Hi, my name is Rebecca.
My life hasn’t gone like I thought it would. (insert eye rolling here)
Have y’all seen the movie Gravity yet? Sandra Bullock, George Clooney. Here’s the story line: Home girl is lost in space. It’s riveting. So riveting that the gooey, creamy, pumpkin bars that I snuck in the theatre (don’t judge) sat untouched in my lap the entire time. I couldn’t move! I felt every moment of panic and terror as one catastrophe hurled her deeper into the galaxy.
SPOILER ALERT: Home girl lands on planet Earth, and all is well. Ahhhhhhh. Safety.

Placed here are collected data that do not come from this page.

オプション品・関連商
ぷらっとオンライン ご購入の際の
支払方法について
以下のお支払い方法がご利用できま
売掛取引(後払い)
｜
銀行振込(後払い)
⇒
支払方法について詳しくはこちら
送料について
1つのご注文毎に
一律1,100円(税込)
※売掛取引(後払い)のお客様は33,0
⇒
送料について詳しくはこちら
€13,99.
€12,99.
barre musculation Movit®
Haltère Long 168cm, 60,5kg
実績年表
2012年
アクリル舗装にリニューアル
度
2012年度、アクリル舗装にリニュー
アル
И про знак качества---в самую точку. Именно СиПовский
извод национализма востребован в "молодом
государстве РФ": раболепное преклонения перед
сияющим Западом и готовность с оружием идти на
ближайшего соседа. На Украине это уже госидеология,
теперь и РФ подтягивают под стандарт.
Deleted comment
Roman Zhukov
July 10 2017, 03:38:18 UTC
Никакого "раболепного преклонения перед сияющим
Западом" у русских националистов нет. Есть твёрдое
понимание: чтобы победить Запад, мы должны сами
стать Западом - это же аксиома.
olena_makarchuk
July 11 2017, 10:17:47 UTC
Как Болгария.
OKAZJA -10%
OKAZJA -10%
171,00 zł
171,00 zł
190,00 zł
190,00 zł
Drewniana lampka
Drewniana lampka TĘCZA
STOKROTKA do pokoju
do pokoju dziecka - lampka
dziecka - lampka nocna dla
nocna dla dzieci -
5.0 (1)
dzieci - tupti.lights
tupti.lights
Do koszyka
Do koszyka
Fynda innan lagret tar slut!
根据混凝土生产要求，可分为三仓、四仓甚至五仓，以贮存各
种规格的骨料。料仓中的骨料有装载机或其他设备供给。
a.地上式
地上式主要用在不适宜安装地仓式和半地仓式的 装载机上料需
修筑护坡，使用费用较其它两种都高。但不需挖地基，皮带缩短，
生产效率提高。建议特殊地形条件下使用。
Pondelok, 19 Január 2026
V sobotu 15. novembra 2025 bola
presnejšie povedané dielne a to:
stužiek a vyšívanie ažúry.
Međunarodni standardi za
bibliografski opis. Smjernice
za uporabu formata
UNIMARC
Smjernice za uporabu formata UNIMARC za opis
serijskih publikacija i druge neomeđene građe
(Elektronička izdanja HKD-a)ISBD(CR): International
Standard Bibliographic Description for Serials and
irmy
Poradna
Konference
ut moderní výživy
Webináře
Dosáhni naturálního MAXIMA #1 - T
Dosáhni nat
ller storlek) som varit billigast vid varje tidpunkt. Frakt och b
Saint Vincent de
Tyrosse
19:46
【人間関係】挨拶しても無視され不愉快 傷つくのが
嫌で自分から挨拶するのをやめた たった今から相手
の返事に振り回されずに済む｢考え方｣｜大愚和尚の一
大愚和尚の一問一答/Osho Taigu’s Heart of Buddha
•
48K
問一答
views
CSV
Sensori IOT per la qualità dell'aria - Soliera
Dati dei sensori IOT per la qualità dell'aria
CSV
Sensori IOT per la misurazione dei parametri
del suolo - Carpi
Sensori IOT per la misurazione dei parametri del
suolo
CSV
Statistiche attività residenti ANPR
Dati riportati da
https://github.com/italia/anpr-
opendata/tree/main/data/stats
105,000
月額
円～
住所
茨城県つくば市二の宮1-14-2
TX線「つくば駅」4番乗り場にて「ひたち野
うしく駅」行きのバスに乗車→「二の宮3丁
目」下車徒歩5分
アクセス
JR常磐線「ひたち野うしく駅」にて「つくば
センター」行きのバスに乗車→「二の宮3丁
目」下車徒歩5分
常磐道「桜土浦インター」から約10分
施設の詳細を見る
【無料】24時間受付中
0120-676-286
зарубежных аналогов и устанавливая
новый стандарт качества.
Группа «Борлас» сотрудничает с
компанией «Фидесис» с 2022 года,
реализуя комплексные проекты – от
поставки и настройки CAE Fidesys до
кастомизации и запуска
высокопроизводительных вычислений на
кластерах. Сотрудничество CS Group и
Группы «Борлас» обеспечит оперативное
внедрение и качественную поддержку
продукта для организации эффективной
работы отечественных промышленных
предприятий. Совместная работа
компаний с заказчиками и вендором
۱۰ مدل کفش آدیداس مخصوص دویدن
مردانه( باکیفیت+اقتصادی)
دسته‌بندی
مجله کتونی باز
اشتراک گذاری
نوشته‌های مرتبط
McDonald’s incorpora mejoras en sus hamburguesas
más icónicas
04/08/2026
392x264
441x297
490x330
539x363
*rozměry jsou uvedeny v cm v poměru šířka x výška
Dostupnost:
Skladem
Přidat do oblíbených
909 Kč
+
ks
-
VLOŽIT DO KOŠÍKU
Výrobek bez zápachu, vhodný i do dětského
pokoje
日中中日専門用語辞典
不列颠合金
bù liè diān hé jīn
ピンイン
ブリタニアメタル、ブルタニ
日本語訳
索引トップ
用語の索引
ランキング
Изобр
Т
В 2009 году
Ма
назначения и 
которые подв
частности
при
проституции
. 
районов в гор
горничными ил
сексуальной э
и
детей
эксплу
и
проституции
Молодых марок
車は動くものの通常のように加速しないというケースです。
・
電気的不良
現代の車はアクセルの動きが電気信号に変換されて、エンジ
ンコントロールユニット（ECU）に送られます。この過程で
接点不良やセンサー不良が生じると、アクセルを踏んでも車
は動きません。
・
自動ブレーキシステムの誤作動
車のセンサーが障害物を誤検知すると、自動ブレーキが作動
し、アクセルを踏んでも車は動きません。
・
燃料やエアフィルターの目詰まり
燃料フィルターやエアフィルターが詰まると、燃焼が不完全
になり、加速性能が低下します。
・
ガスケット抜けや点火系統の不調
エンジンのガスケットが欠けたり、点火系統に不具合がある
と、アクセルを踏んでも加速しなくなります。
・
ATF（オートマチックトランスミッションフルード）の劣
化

I left the theatre asking myself, “Why could I relate so much to an astronaut lost in space?” The only answer I came up with is that I feel like I haven’t landed yet. But where am I waiting to land?
The last decade I have been trying to land. To nest. To make a home. To fit. To belong to someone. It’s kind of what we do, isn’t it ladies? And that’s okay. It is not always a bad thing. However, even my married peeps will tell you , marriage is not the answer to identity struggles. But I confess, I’ve been trying to make it mine for a while now. And it’s reaaaaaaally hard to land on that planet when your rocket ain’t off the ground. You feel me?
Some of my attempts at landing have left me free falling and giddy with adventure; some have left me nauseated and hurled into heartache. There are many broken things in my past and plenty of awesome things, too! Their common denominator? They weren’t my idea or vision for my life. Here’s one: I’m 26. I’m single. Let’s get real here for a second: I never thought that would be reality.
But it’s where I’m at! And the larger truth is that I do belong to Someone. He’s been leading me home before I even knew how to write my own name, and He loves the mess of out me. Here’s a of couple things I’ve learned in my quarter-life crisis:
- Home is not on this Earth. Ain’t no man, no Pinterest-decorated home, no career, no snotty-nosed, adorable child gonna’ lead you home. I say this with a yearning for all of those things.
- Be yourself. God formed each one of us uniquely. He delights in YOU. Be you, all of it. He adores you, and you belong to Him.
- Life is a scrapbook of seasons. The loss and grief, sadness or disappointment will not last forever. The waiting will end. In the meantime, get counseling. Seriously.
- God is good. My world may feel like it’s crumbling, but I have learned that I play a small role in the large, grand, galaxy of God’s rich love. When I get those roles in the right order, I can lift my hands and give great thanks to a glorious God.
I’m glad my life hasn’t gone like I imagined!